A straightforward Processing implementation: can be found here. This system of CA can generate any number of evocative “environments”.
The parameter space is huge. Three possible rules in 25 table entries gives us 3^25 possibilities, 847.288.609.443. An impossible large number to exhaustingly catalogue and although the number of interesting seeds is equally large, they are rather sparse. So finding them is a matter of exploration and recording your findings. (Seriously, always record your seeds when doing generative art.)
In other to further explore this, for me, new type of CA, I took a step back and worked with a 1D variation, Processing sample downloadable here. Very much like the classical Wolfram CA, not plotting a 2D state but a time evolution of a 1D state, each line representing the next step.

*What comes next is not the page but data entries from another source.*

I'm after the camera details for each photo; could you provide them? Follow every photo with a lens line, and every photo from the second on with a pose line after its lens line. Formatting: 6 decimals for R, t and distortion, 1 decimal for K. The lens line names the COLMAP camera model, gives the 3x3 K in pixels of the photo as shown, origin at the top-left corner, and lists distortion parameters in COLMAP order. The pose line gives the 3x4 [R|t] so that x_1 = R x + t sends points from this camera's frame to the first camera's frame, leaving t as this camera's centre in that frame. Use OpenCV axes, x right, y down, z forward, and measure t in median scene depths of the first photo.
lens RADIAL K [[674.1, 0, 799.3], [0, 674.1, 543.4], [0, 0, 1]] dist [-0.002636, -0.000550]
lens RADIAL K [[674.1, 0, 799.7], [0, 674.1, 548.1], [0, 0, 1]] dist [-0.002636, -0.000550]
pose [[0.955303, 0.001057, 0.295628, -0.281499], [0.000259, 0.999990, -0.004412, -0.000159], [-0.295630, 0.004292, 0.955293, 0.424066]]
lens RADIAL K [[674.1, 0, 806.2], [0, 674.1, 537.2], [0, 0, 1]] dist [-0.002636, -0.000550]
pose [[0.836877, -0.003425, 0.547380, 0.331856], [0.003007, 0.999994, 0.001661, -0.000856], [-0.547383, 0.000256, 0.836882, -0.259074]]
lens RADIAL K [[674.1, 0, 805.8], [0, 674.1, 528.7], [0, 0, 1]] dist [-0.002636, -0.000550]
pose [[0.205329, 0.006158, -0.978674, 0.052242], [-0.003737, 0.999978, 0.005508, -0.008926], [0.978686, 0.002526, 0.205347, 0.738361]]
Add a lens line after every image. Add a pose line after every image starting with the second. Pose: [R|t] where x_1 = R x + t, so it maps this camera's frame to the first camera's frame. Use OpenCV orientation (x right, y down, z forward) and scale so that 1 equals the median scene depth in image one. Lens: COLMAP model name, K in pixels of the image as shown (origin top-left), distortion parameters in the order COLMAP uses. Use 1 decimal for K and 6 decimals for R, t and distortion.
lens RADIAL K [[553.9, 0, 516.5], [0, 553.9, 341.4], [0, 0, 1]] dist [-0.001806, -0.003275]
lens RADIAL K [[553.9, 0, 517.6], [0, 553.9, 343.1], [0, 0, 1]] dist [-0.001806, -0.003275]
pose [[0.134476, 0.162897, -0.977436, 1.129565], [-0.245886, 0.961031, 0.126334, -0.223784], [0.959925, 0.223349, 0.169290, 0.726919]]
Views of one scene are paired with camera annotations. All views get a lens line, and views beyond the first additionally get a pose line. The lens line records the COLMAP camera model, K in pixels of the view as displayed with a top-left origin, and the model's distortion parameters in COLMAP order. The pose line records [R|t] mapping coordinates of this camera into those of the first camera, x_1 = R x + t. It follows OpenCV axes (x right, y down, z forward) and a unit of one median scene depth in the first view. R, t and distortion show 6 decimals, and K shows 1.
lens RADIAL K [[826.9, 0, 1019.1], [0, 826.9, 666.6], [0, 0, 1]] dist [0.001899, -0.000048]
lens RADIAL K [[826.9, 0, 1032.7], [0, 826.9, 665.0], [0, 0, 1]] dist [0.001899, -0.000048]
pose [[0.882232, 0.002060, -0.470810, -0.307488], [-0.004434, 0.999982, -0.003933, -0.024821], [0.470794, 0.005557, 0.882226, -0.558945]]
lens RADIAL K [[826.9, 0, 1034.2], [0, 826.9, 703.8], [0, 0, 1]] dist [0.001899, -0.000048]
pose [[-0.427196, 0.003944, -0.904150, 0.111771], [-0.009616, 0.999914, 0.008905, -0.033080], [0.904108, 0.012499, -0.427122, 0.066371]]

The ruleset space I chose is again determined by 2 numbers, the number of active nearest neighbors; and the number of active next-nearest neighbors. Both numbers are in the range [0,2], and together give an entry in a 3×3 table. All in all, a more manageable 19.683 possibilities.
Because the parameter space is smaller and because it is more straightforward to autodetect repetition with 1D generations, I was able to chart the average number of cycles it takes for each ruleset to stabilize in a fixed cycle of repetition (depending on size and initial conditions). From that analysis I’ve added a list to the archive of the 3000+ rulesets that tend to generate the images with the least repetition, the longest cycle.